TAREFAS DO EXERCÍCIO →
1 – Segundo o relato sobre a Ataxia de Friedreich, qual foi a primeira medicação para Ataxia aprovada pela Anvisa no Brasil?
2 – Transcreva o trecho do relato sobre a Ataxia de Friedreich que vai de "Os primeiros sintomas, como" até "fala e deglutição.", incluindo essas palavras.

TEXTO DO EXERCÍCIO →

▼

Eu acordava de madrugada e meus pais estavam acordados, se perguntando o que poderiam fazer, procurando uma solução que pudesse me ajudar. Por conta disso, os dois entraram em depressão e ansiedade por se sentirem culpados pela minha condição…
Hoje em dia já conseguimos entender melhor a situação; mesmo que ainda haja o sentimento de culpa, hoje lidamos com a esperança.
Mais recentemente a primeira medicação para Ataxia foi aprovada no Brasil pela Anvisa, o Skyclarys™ (omaveloxolona), esse é o primeiro passo de muitos para que a solução chegue a todos nós disponibilizada pelo SUS.
A Ataxia de Friedreich é uma doença rara neurodegenerativa, de caráter debilitante que reduz a coordenação muscular e motora progressivamente e diminui a expectativa de vida.
Os primeiros sintomas, como tropeços ou quedas frequentes, falta de equilíbrio e dificuldade para caminhar são os mais evidentes no começo, embora em casos raros possam não aparecer até a idade adulta. Outras manifestações são fraqueza muscular, perda contínua da coordenação e equilíbrio, fadiga, perda auditiva, problemas de fala e deglutição.
Me deparar com todos esses sintomas é assustador; saber o diagnóstico é libertador, mas assusta do mesmo jeito.
Para ser honesto, no começo eu tive preconceito contra a mim mesmo… Eu tinha vergonha das reações do meu corpo, como ter alguns espasmos e não conseguir andar direito
E claro, as pessoas te olham torto, julgam sem saber – e isso contribuiu bastante para que eu ficasse ainda mais angustiado.
Por conta desse andar cambaleante, já enfrentei situações em que as pessoas achavam que eu estava bêbado ou drogado. Uma vez, eu estava no estacionamento com minha namorada e um homem chegou nela e perguntou: “Você vai deixar ele dirigir assim?”. E isso machuca, a ignorância das pessoas machuca.
Aos poucos, fui entendendo que ou eu me abraçava ou eu me perdia
Eu não podia ficar preso nos sonhos do passado e frustrado por não conseguir realizá-los, essa era a minha nova vida
Em 2018, eu tinha ingressado na faculdade de Aviação civil, mas parei no final de 2019 onde os sintomas da doença se agravaram. Meu sonho era ser piloto de avião, mas por conta da doença, acabei que não pude dar continuidade.

▲

(Registros salvos)
▼

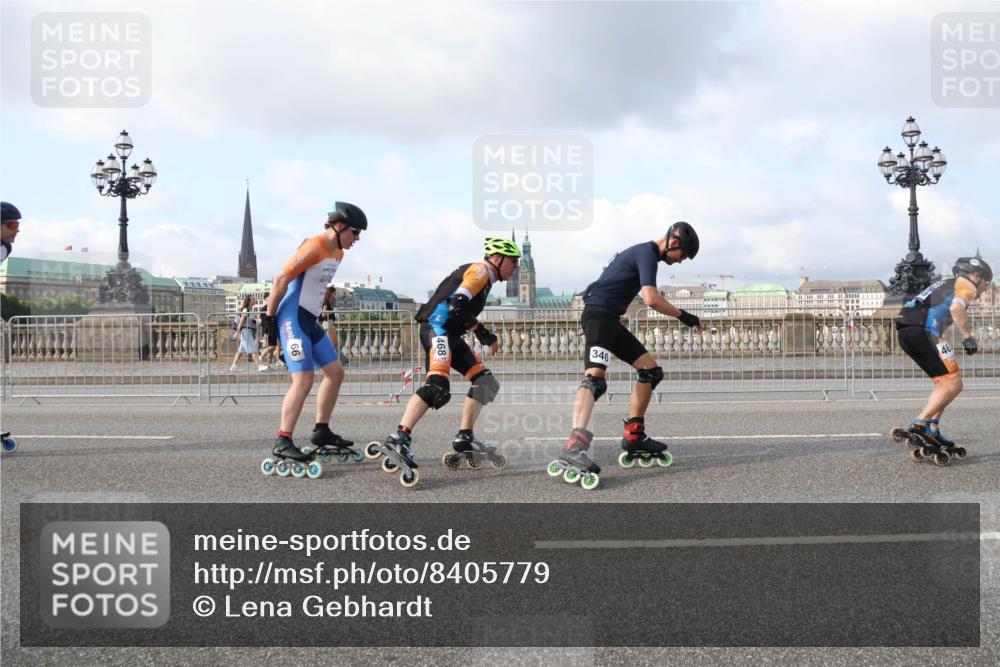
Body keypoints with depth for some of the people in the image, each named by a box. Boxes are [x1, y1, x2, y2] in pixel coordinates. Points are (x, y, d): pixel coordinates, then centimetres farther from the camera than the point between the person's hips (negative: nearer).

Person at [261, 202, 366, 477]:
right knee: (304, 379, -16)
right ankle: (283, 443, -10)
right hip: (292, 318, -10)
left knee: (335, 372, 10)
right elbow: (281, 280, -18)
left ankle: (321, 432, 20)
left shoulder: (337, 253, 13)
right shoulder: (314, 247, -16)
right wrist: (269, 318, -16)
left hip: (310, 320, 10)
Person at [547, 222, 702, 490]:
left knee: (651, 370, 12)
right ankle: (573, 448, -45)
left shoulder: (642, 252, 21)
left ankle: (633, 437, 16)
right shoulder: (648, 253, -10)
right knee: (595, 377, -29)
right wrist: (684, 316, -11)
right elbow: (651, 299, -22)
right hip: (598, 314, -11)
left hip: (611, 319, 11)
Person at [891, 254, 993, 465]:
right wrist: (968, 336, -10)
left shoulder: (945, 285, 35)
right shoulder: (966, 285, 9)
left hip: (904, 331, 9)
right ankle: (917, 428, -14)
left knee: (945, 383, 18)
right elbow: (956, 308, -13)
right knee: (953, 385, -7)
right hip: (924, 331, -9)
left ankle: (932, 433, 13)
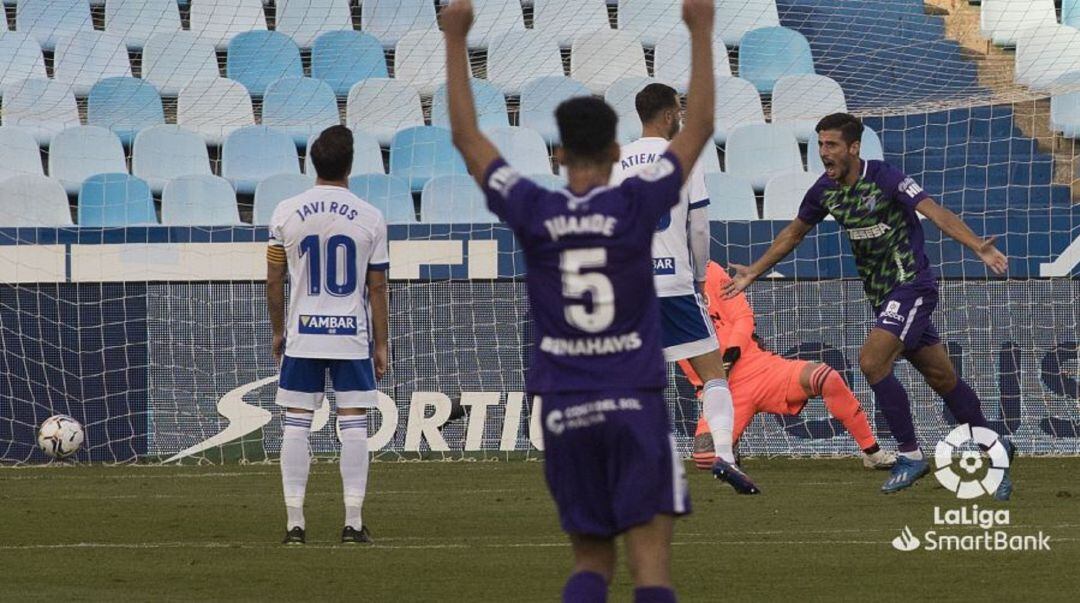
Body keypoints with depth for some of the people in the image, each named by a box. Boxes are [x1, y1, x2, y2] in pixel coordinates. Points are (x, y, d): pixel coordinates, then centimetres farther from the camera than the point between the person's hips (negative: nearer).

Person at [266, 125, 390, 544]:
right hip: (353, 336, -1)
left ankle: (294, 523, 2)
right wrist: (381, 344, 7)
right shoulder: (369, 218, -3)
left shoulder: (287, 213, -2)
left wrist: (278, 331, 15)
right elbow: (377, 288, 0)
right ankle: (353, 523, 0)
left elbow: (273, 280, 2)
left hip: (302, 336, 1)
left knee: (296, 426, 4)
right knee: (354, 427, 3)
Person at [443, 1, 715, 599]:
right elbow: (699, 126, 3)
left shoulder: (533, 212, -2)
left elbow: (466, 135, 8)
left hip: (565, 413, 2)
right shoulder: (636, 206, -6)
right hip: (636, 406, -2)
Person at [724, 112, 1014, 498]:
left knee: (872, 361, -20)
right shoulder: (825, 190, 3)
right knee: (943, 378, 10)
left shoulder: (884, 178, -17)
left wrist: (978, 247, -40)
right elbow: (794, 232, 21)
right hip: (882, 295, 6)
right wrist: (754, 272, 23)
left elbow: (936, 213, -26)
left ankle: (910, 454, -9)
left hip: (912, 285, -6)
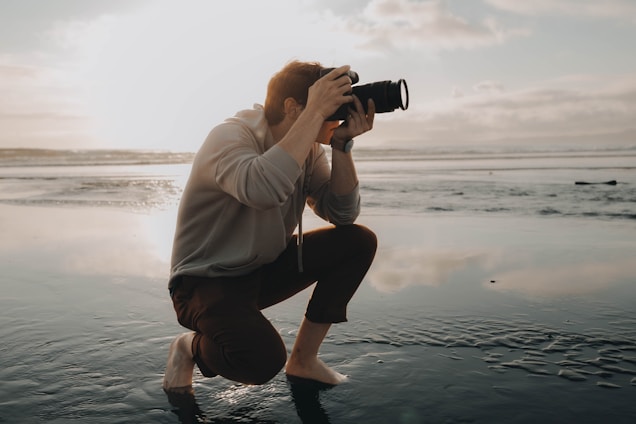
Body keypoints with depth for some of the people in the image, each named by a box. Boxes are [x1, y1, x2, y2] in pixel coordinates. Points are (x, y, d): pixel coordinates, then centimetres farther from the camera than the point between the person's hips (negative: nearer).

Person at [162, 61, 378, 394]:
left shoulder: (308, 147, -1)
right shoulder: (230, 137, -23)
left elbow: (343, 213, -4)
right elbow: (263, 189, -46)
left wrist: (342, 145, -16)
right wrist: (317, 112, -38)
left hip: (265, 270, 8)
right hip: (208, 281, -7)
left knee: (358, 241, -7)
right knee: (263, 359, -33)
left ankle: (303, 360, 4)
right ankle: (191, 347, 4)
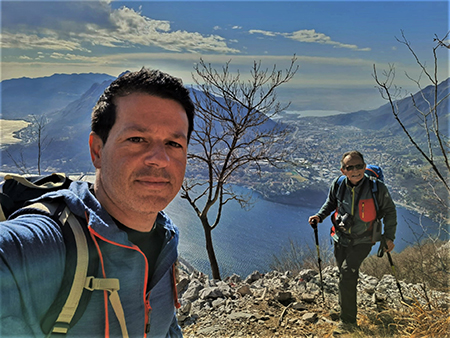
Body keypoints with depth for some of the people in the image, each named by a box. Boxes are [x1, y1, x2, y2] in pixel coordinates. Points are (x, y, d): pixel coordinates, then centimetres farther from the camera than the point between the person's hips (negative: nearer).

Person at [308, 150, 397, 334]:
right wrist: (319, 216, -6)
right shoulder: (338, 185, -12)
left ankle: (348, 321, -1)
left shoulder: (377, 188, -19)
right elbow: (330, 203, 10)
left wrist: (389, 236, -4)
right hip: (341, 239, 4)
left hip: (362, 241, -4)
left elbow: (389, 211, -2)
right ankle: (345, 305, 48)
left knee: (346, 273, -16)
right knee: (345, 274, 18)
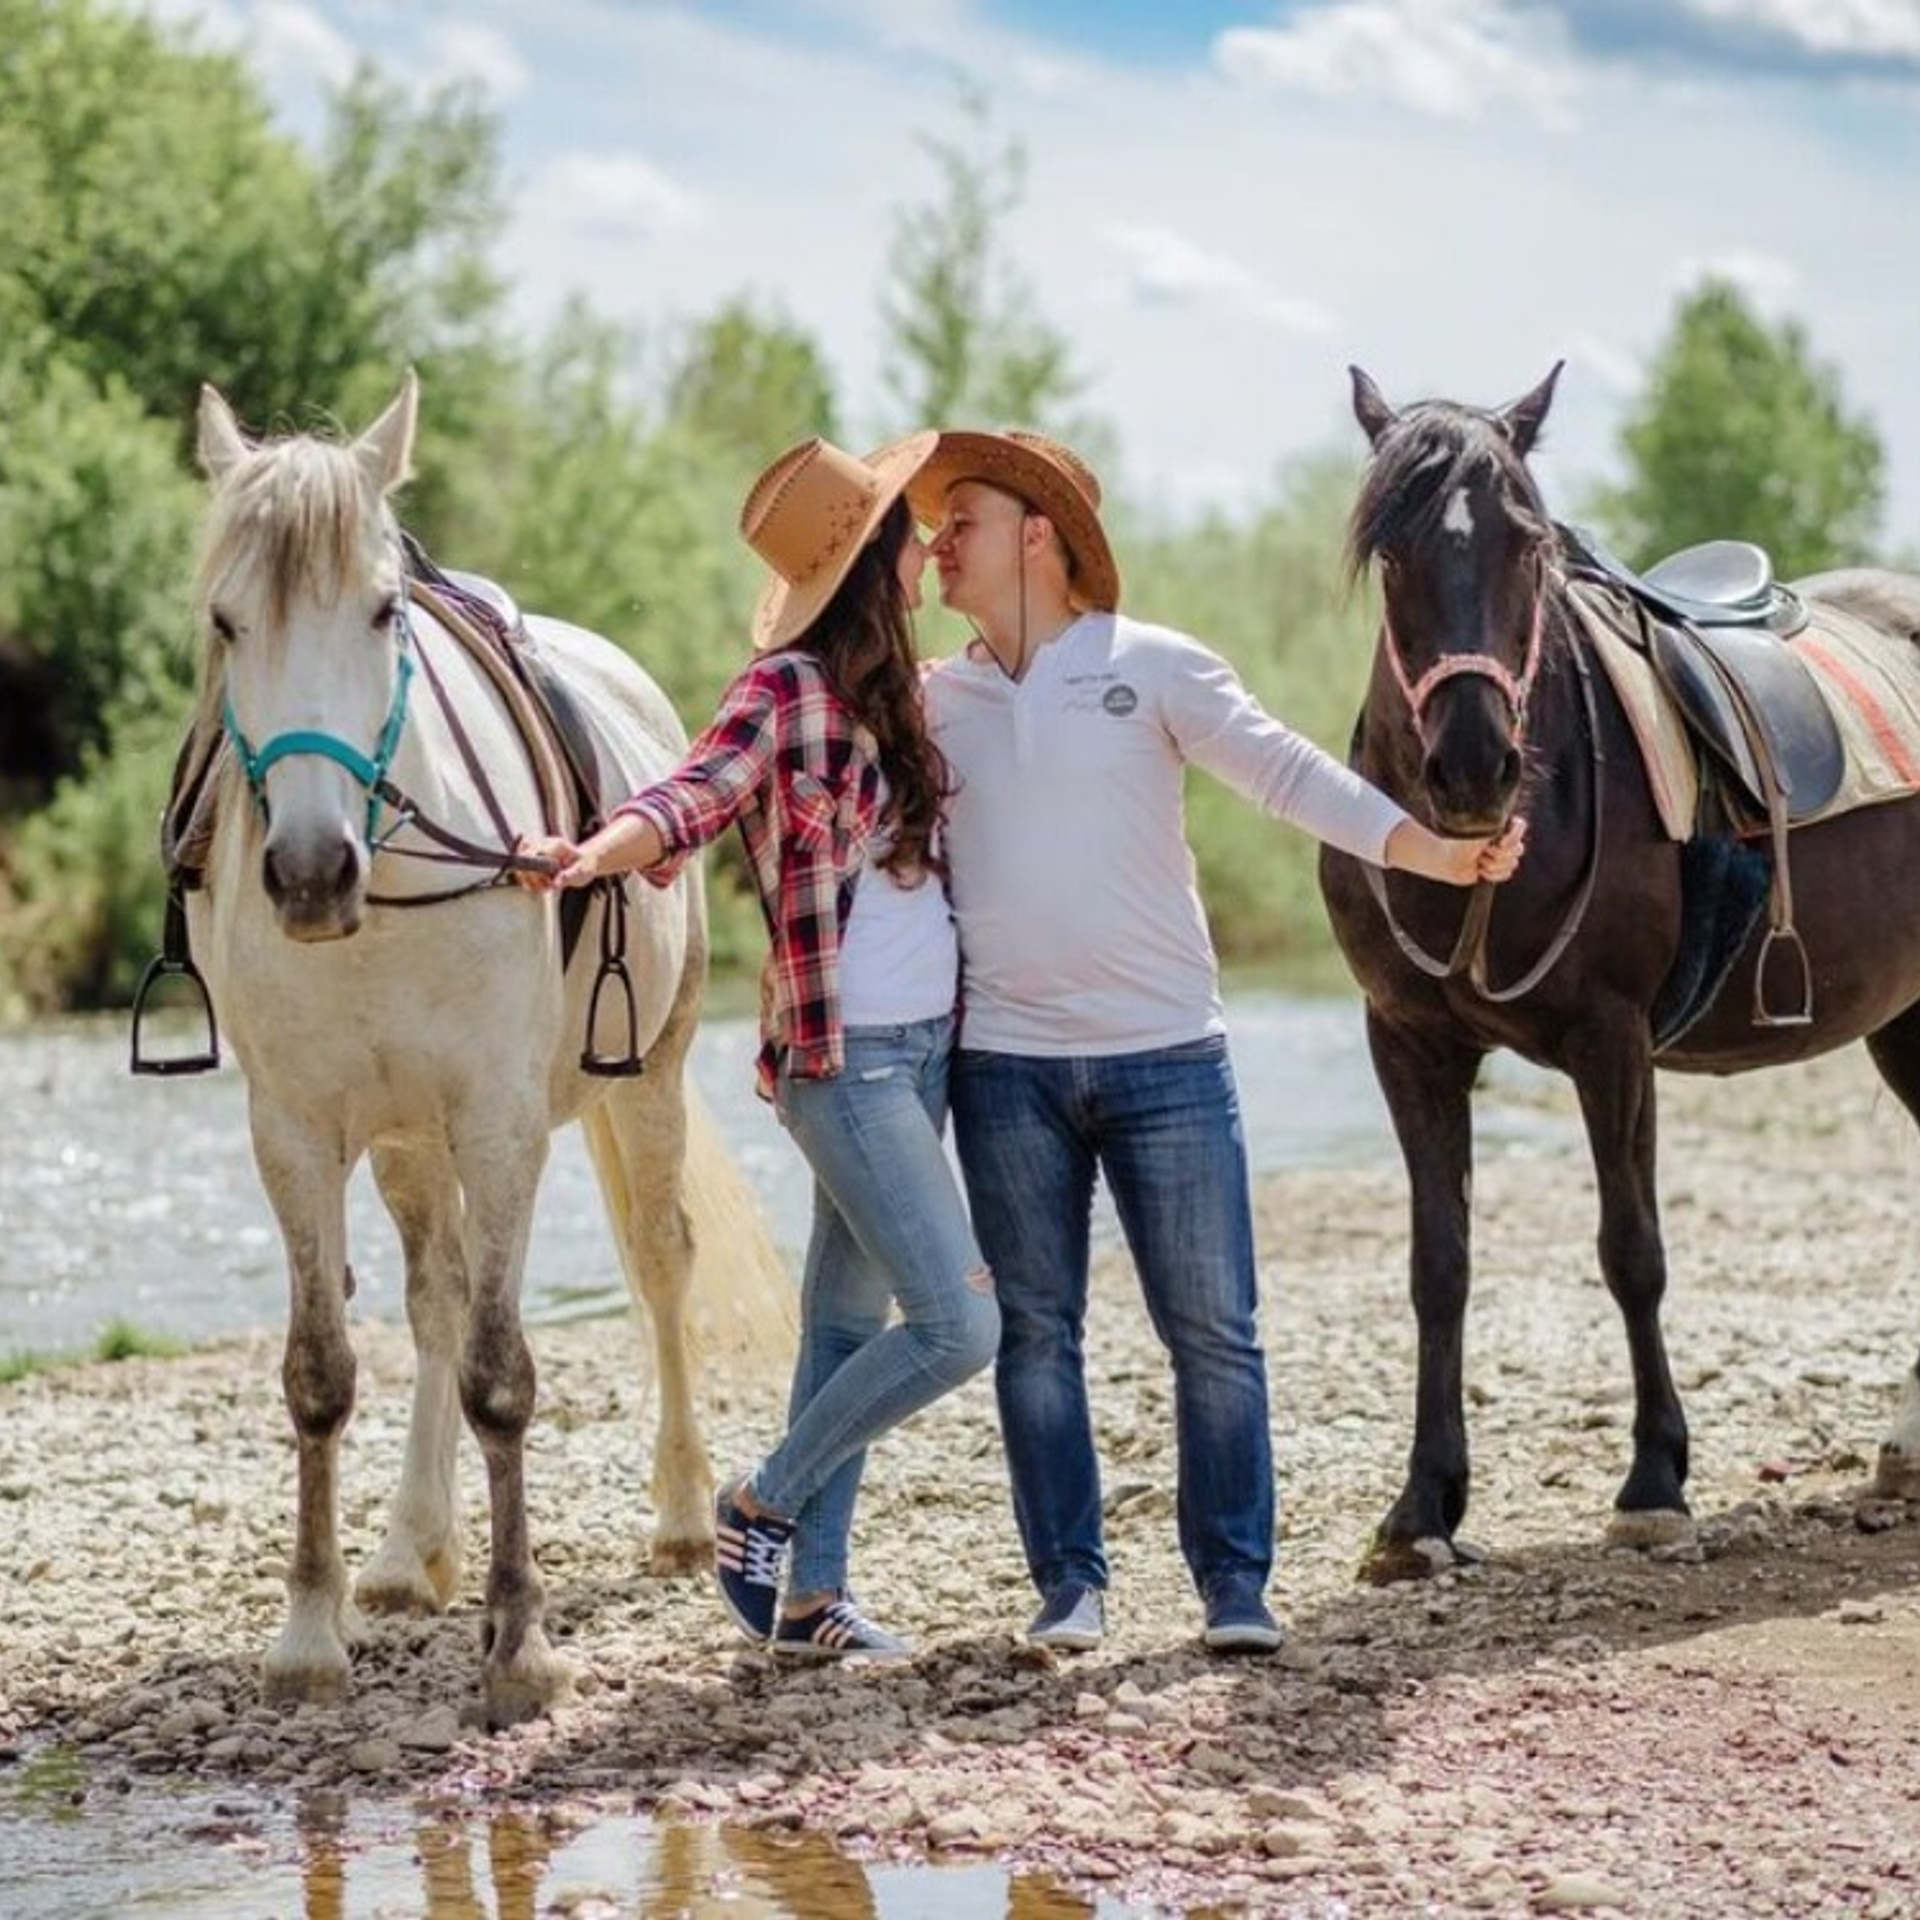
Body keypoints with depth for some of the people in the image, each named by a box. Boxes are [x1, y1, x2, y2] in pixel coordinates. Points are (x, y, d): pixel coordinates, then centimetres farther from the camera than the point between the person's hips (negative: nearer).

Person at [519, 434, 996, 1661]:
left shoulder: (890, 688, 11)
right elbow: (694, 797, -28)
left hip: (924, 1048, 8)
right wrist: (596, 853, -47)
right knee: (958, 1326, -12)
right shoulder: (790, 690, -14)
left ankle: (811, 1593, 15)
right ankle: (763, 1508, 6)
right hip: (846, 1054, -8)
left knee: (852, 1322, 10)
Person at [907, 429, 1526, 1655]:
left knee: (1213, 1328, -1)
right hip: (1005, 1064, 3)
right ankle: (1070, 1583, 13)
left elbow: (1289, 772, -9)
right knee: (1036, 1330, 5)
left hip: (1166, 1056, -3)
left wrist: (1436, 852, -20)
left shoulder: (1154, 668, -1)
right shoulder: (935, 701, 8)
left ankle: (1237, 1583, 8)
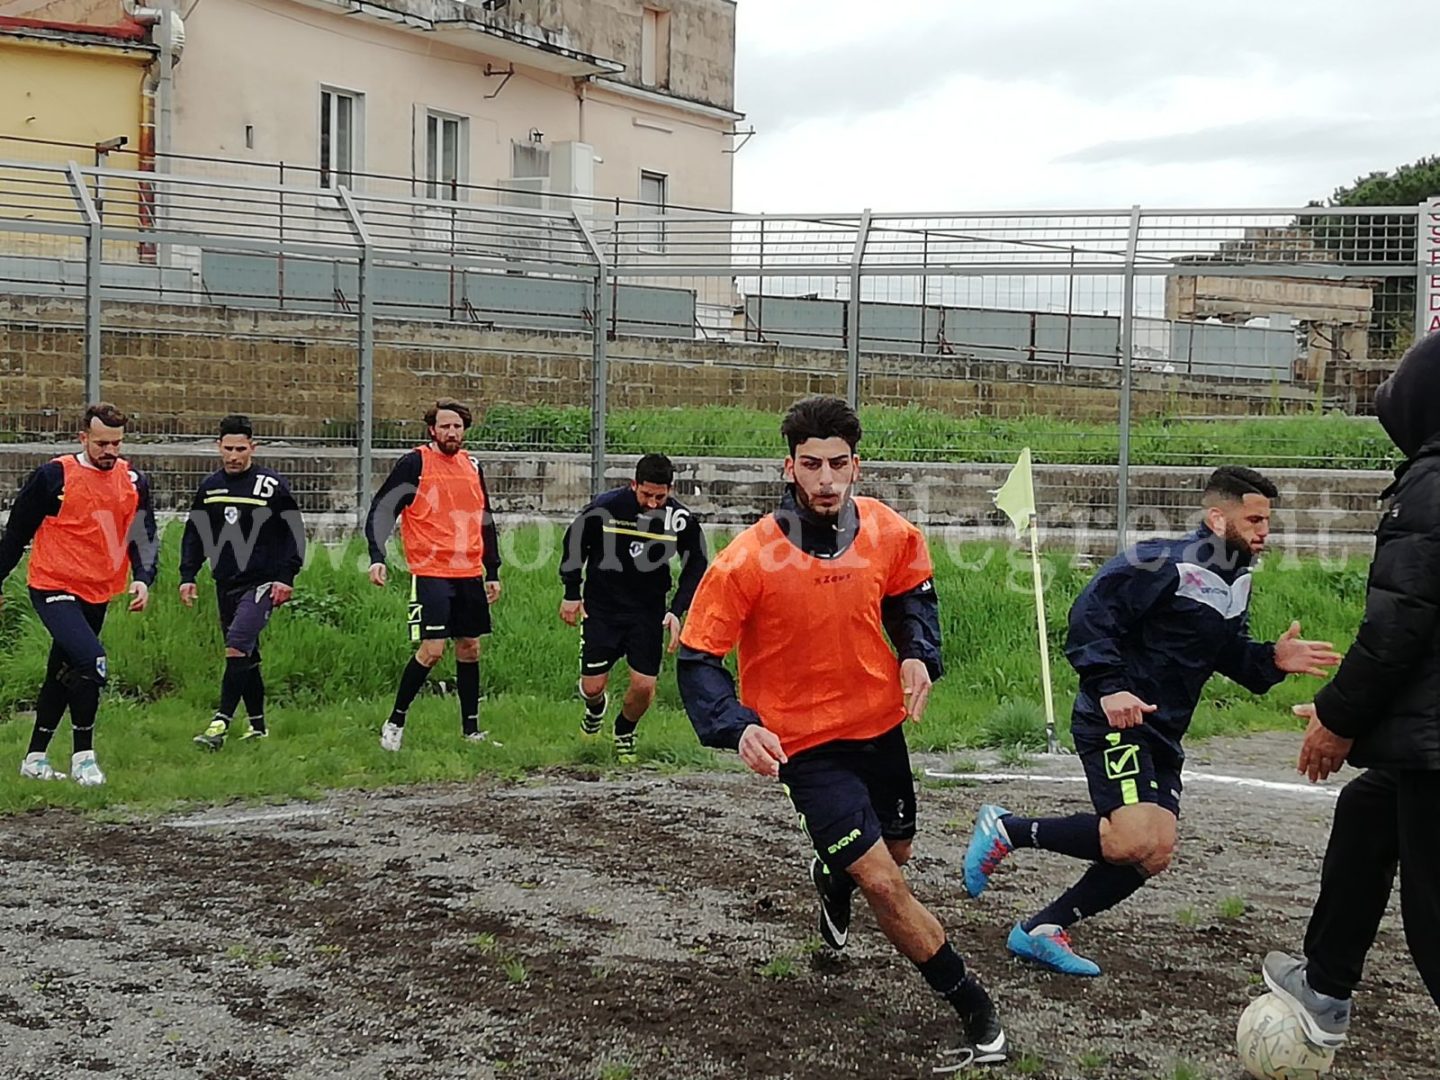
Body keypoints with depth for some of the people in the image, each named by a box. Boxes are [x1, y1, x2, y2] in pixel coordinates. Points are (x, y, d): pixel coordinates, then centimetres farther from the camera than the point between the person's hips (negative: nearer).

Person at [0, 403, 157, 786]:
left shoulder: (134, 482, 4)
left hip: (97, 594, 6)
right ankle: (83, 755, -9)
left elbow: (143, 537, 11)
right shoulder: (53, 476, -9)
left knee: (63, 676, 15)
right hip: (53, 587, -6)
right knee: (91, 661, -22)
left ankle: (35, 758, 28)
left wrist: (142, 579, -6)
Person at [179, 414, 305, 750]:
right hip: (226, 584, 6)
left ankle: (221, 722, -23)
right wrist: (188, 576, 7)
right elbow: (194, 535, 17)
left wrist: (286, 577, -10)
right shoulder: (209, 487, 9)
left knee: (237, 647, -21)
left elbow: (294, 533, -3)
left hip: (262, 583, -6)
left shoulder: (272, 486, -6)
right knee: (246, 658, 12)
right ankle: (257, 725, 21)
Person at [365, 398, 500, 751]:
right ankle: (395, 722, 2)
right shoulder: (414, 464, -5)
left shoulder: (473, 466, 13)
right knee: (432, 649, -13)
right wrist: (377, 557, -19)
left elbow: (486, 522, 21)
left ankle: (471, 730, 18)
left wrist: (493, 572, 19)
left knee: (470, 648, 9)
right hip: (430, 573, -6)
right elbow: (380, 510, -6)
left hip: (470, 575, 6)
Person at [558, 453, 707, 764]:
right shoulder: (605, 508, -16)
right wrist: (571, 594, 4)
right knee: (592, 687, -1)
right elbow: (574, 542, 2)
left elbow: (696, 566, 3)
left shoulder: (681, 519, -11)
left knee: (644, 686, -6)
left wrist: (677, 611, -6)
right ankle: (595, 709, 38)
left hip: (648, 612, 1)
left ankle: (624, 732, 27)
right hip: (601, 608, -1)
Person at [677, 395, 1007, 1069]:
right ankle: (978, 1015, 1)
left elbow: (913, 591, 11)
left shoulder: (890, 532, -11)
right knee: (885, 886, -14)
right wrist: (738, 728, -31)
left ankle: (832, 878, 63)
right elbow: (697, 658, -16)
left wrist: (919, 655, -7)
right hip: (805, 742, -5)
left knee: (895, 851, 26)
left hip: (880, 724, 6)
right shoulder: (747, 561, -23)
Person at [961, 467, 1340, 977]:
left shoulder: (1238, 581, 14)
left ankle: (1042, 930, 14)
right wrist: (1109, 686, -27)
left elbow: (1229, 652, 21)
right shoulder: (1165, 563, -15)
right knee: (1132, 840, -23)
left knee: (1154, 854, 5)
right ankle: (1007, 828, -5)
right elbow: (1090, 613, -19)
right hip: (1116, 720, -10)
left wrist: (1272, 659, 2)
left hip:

▲

EXERCÍCIOS RESOLVIDOS →
1 – O Skyclarys™ (omaveloxolona).

2 –
Os primeiros sintomas, como tropeços ou quedas frequentes, falta de equilíbrio e dificuldade para caminhar são os mais evidentes no começo, embora em casos raros possam não aparecer até a idade adulta. Outras manifestações são fraqueza muscular, perda contínua da coordenação e equilíbrio, fadiga, perda auditiva, problemas de fala e deglutição.